In September 2020 the Solicitors Indemnity Fund (SIF) will cease to exist.
Currently, the fund acts as an invaluable source of supplementary run-off professional indemnity cover for solicitors who worked at firms that have closed down and thus anyone who may have claims against them.
What is run-off cover?
Run-off cover is a regulatory requirement imposed by the Solicitors Regulation Authority (SRA) to make sure consumers can still recover compensation for professional negligence claims that are brought after a firm has shut up shop.
Solicitors are obliged to have six years of run-off cover in place when a firm closes and, once that six-year period ends, the SIF covers any claims that subsequently transpire.

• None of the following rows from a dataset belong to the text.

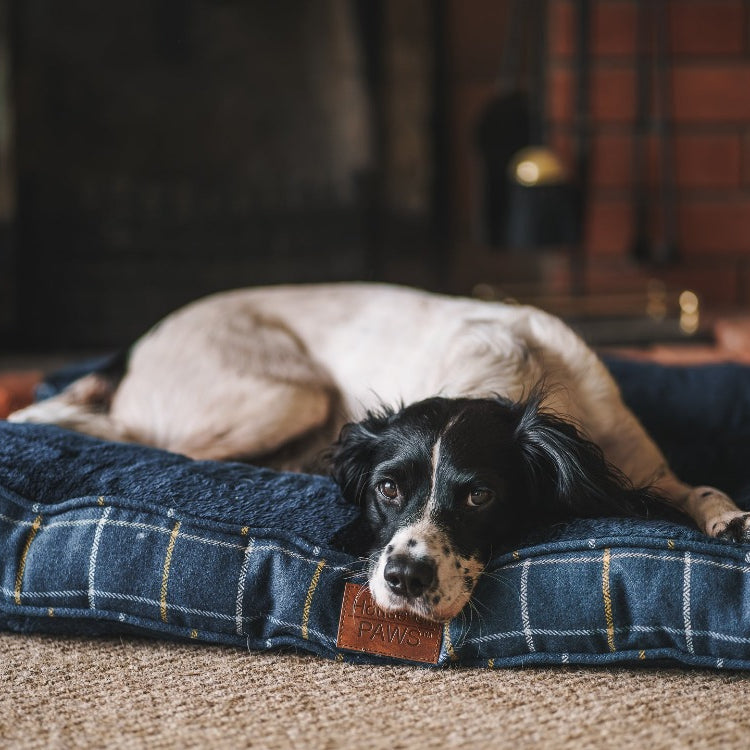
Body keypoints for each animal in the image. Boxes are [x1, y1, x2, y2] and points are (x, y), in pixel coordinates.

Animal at [10, 282, 750, 624]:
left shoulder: (640, 462)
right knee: (143, 438)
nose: (404, 578)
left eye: (480, 495)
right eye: (387, 490)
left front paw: (727, 517)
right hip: (286, 396)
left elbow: (692, 487)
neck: (512, 369)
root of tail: (140, 344)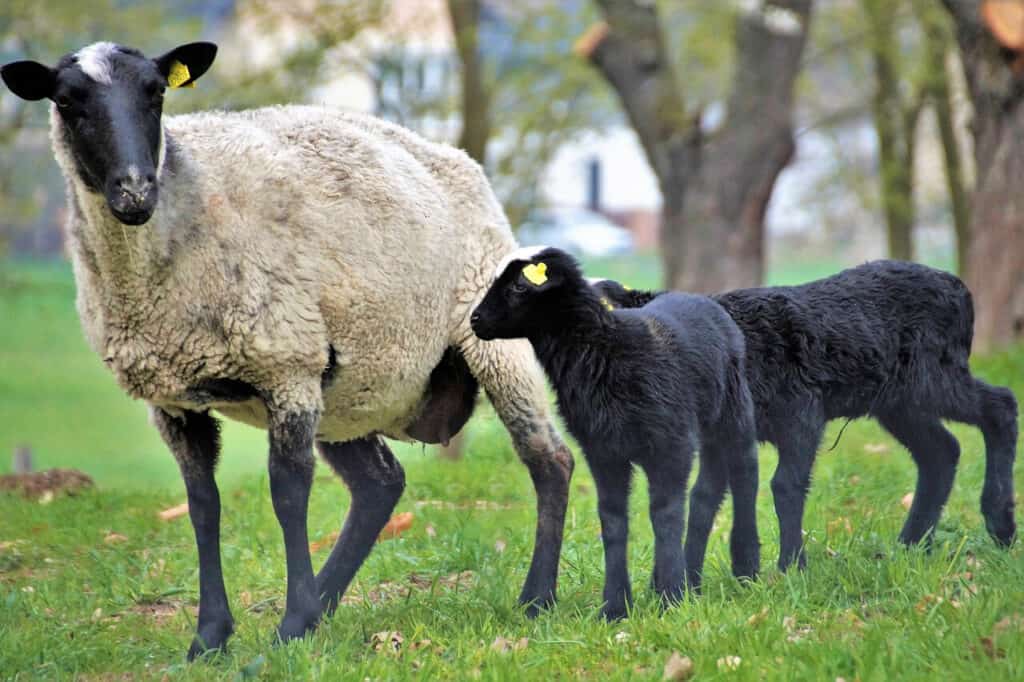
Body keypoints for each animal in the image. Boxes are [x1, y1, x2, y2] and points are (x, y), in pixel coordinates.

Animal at [1, 41, 576, 658]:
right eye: (66, 101)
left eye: (156, 93)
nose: (134, 192)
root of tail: (453, 155)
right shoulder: (173, 399)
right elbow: (202, 504)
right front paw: (212, 638)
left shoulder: (287, 365)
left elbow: (288, 492)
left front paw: (293, 623)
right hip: (352, 388)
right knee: (380, 484)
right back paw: (327, 601)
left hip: (487, 335)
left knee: (549, 460)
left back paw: (537, 600)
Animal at [471, 246, 760, 619]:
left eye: (520, 287)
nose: (474, 320)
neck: (604, 352)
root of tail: (696, 297)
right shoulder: (603, 451)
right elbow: (612, 520)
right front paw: (615, 607)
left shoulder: (671, 445)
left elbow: (665, 514)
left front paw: (671, 598)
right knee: (707, 490)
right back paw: (692, 578)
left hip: (733, 412)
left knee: (744, 474)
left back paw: (746, 569)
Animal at [592, 261, 1019, 569]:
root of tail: (959, 288)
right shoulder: (725, 434)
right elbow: (704, 497)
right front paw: (692, 578)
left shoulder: (803, 412)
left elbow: (784, 485)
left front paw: (791, 566)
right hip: (897, 401)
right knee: (941, 450)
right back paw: (912, 544)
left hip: (933, 375)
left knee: (1000, 405)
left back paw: (1000, 524)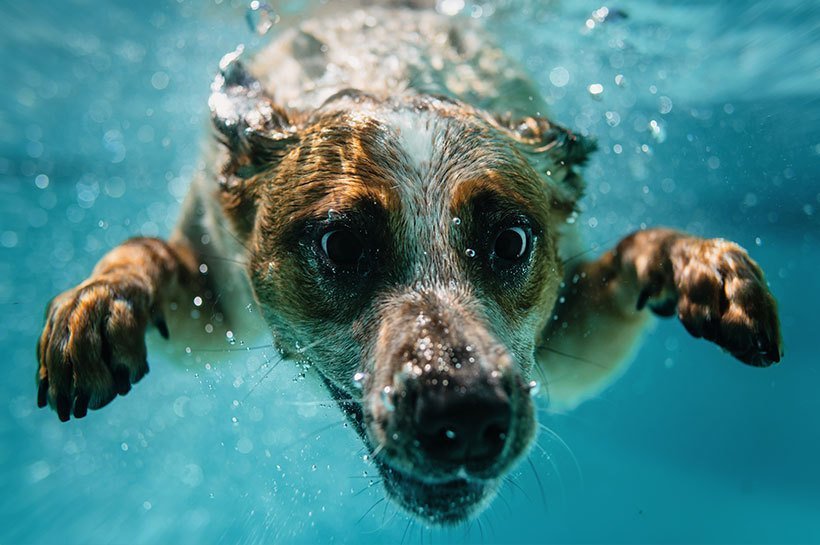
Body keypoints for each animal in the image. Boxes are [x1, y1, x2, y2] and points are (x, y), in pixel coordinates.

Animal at [36, 2, 780, 524]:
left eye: (511, 242)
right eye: (340, 245)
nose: (466, 412)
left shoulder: (567, 341)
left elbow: (631, 259)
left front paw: (697, 264)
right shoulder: (211, 306)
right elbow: (148, 253)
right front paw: (98, 303)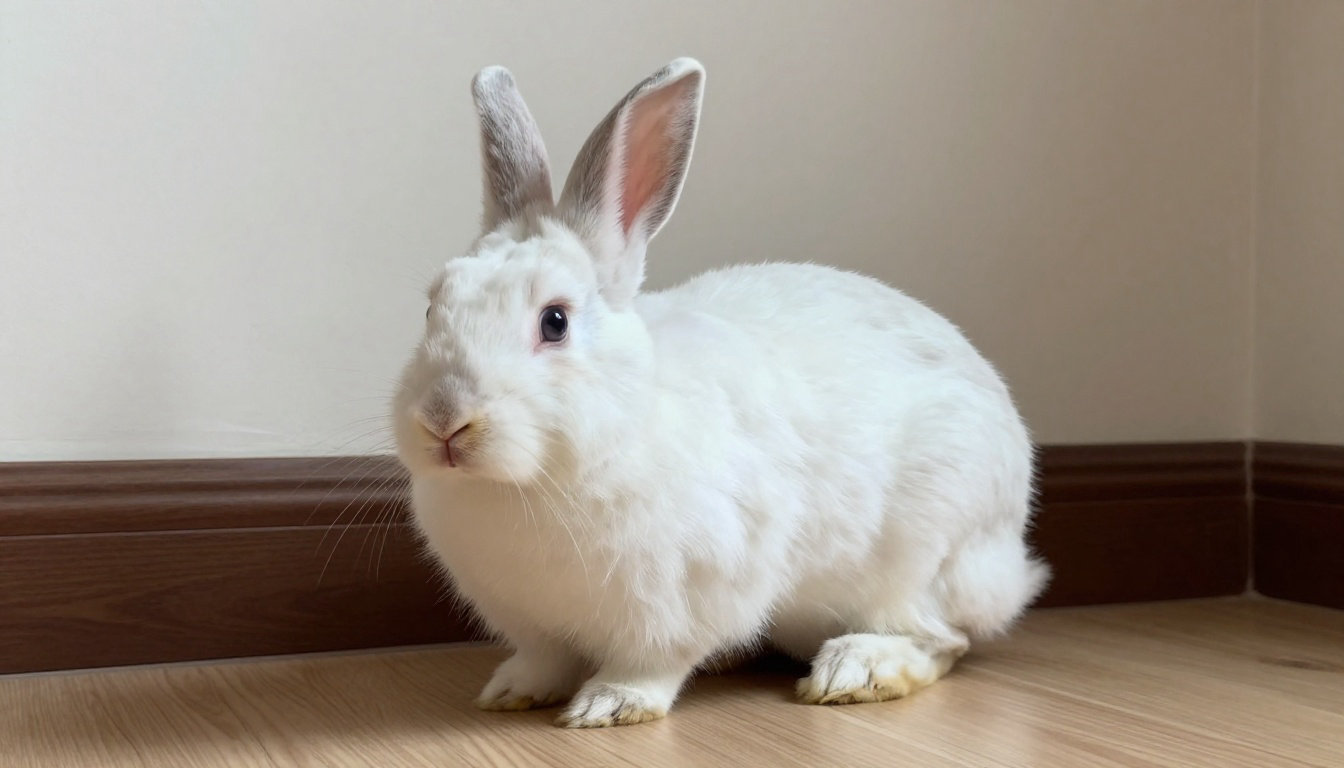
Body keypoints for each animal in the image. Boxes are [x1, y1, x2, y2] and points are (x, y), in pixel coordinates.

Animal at [392, 57, 1049, 729]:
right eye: (431, 309)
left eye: (555, 322)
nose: (444, 420)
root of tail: (1010, 561)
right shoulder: (534, 625)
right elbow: (543, 660)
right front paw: (511, 692)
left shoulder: (682, 597)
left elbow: (650, 663)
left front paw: (609, 706)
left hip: (923, 559)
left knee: (944, 639)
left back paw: (855, 670)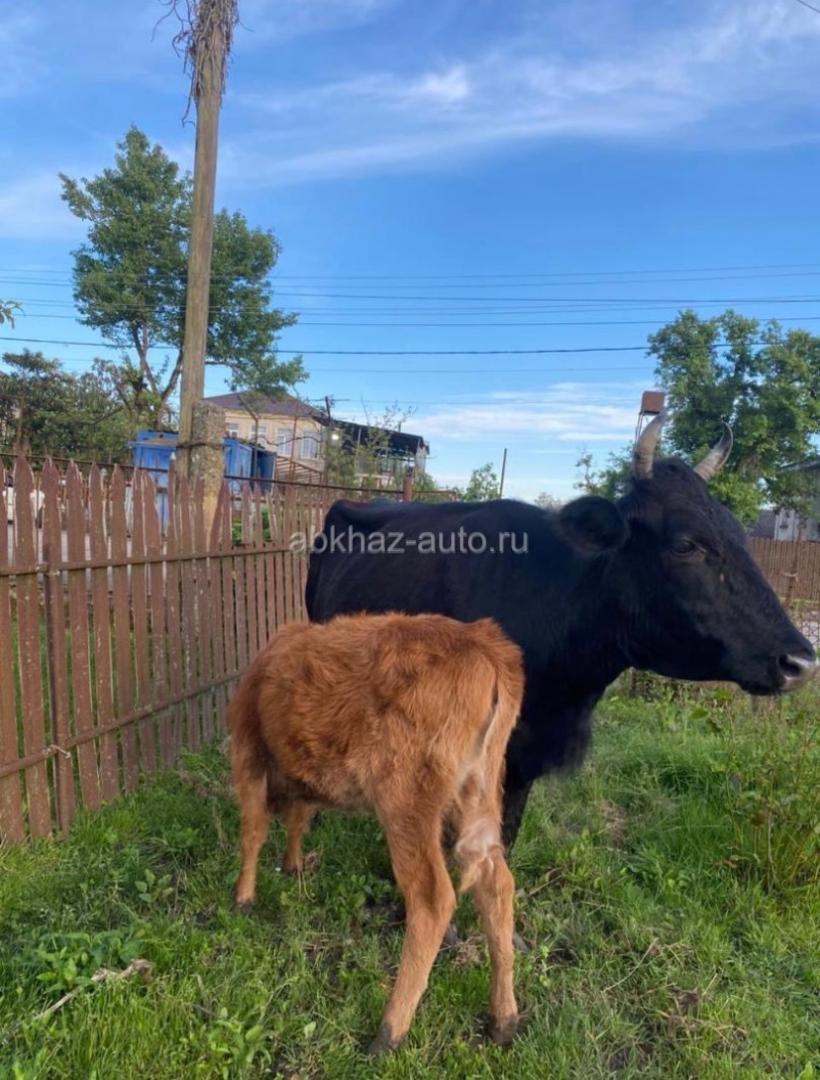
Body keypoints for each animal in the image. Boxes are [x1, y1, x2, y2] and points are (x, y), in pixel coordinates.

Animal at [229, 612, 525, 1054]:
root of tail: (484, 644)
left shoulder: (249, 753)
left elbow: (253, 831)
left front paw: (244, 898)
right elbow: (298, 818)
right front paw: (294, 865)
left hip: (406, 802)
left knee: (433, 898)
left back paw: (389, 1031)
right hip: (477, 791)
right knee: (497, 885)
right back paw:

But all of that will change next year when solicitors will no longer be able to rely on the SIF for extended run-off protection which may impact on any potential recovery made should the insurance cover no longer be there.
How might it affect mortgage lenders?
This has obvious risk implications for lender legal panels.
If your panel is not insured against any historic negligence claims that arise once the six-year run-off period expires, there could be serious financial consequences.
Six years may seem like plenty of time to account for potential claims, but the risk can remain long after this period lapses.
By law, claimants have six years from the date of loss or wrongdoing to bring a professional negligence claim, but in certain cases if the negligence is not discovered until a later point, claimants may have three years from the date of discovery to bring a claim, up to a 15 year ‘long stop’ or final cut-off date.
In the mortgage lending sector, it is not unusual for claims to take a long time to materialise – with negligent legal advice given at the point of purchase, for instance, often not being discovered until the property owner comes to sell their home.
In this case, without the SIF safety net and its insurance backing for any professional indemnity claim to fall back on, lenders could be at significant risk of exposure.
What can be done about it?
For all of these reasons, lenders would be well advised to seek legal advice and ensure that the solicitors currently on their legal panels have adequate run-off cover in place and to consider whether they have any potential claims in negligence against historical (from the past 14 years) panel member firms who no longer exist.
Given that the SIF will disappear in less than 12 months’ time, the sooner investigations and precautions are taken, the better.